Paix Liturgique – Dans l’Église catholique, de nombreux membres du clergé professent des enseignements contraires à la doctrine de l’Église et renient une grande partie de ce que nos ancêtres considéraient comme sacré. Comment les laïcs peuvent-ils conserver et diffuser la foi, même s’ils semblent aller à l’encontre de leurs pasteurs?
Fr Hunwicke – Je suis impressionné par le nombre de jeunes couples qui fondent de belles familles catholiques. Et je me réjouis de voir des laïcs catholiques traditionnels instruits se lever pour défendre la foi. Lorsque les évêques ont peur de Bergoglio et que le clergé a peur de ses évêques, alors il incombe aux laïcs de s’éduquer eux-mêmes à la foi et d’organiser eux-mêmes l’offre de la liturgie traditionnelle. Les laïcs sont libres de l’intimidation dont le clergé est souvent victime ! Curieusement (du point de vue des bergogliens), les « mouvements traditionalistes » font partie des aires de l’Église les moins sclérosées. En fait, le cléricalisme, en tant que chose mauvaise et oppressante, se voit sous sa forme la plus cruelle dans les zones de l’Église où dominent les « apparatchiks » bergogliens ! Et donc, les laïcs doivent montrer le chemin, surtout quand le clergé a trop peur.

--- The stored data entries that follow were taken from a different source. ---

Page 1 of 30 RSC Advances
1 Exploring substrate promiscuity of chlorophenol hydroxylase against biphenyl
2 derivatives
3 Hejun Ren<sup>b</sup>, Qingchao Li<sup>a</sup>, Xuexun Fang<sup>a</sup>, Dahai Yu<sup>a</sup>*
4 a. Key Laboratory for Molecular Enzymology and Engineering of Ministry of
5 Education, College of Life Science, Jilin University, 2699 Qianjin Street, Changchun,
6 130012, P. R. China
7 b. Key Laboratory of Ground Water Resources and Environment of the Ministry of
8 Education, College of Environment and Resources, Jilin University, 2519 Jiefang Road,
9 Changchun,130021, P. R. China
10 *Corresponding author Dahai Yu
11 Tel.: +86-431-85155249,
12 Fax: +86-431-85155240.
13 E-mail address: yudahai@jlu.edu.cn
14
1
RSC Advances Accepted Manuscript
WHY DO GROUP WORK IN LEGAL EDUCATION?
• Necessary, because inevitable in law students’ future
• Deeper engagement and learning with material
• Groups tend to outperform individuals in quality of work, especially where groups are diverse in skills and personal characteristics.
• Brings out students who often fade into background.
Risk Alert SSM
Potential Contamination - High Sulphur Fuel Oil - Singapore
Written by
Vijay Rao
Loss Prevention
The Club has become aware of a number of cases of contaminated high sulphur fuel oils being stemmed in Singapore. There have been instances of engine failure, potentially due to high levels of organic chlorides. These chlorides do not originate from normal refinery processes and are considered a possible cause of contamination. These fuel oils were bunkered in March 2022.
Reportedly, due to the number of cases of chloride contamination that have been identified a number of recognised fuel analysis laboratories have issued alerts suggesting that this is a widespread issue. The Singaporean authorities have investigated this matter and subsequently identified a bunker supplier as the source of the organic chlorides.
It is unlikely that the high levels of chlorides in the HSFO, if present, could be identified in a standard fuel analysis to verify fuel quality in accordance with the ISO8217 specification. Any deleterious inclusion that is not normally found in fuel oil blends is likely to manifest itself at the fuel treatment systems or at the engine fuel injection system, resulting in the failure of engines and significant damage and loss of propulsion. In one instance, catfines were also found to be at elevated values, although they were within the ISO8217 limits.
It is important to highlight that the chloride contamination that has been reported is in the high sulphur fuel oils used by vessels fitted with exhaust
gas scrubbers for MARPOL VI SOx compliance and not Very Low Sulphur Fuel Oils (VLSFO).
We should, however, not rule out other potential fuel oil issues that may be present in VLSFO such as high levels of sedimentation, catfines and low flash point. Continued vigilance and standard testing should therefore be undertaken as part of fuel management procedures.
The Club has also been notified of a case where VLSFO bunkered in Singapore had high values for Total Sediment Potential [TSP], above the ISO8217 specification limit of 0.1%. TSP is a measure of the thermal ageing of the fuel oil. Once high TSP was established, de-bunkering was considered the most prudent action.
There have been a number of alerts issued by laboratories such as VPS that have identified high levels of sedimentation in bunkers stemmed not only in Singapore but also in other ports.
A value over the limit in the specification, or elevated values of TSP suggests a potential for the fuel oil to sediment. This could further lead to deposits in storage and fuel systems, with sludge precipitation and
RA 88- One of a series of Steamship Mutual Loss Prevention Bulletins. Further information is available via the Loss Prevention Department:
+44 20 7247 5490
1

Paix Liturgique – Quel serait votre message pour les lecteurs de Paix Liturgique?
Fr Hunwicke – Je les exhorterais à résister sans crainte contre les œuvres de Satan. Certaines de ces influences sataniques se retrouvent dans la société laïque, qui s’est installée dans de nombreuses régions de la vieille Europe, notamment en ce qui concerne les matières sexuelles et sexistes. Mais tout cela a également pénétré dans l’Église, comme l’a compris Paul VI lorsqu’il a parlé de « la fumée de Satan entrée par quelque fissure dans le peuple de Dieu ». Je ne crois pas que Vatican II ait formellement enseigné l’erreur, mais il reposait et s’appuyait (comme l’a souligné le cardinal Ratzinger) sur un optimisme excessif et dangereux. On pensait que le monde serait ouvert à ce que l’Église avait à offrir si l’Église trouvait de nouveaux moyens d’exprimer la foi. Mais, malheureusement, c’était une erreur ; C’était une lecture inexacte des « signes des temps ». En réalité, le monde était sur le point de se débarrasser des éléments de la morale héritée de son passé chrétien : l’usage de la «pilule» en était le symbole. Et le monde n’abandonnait pas seulement l’éthique chrétienne : il se préparait à persécuter les chrétiens qui tentaient de préserver cette éthique. Une vision du monde laïciste, qui a commencé comme une proclamation de la liberté permettant aux gens de se défaire des impératifs chrétiens, est rapidement devenue une vision du monde persécutrice de toute personne n’adhérant pas à un point de vue laïque.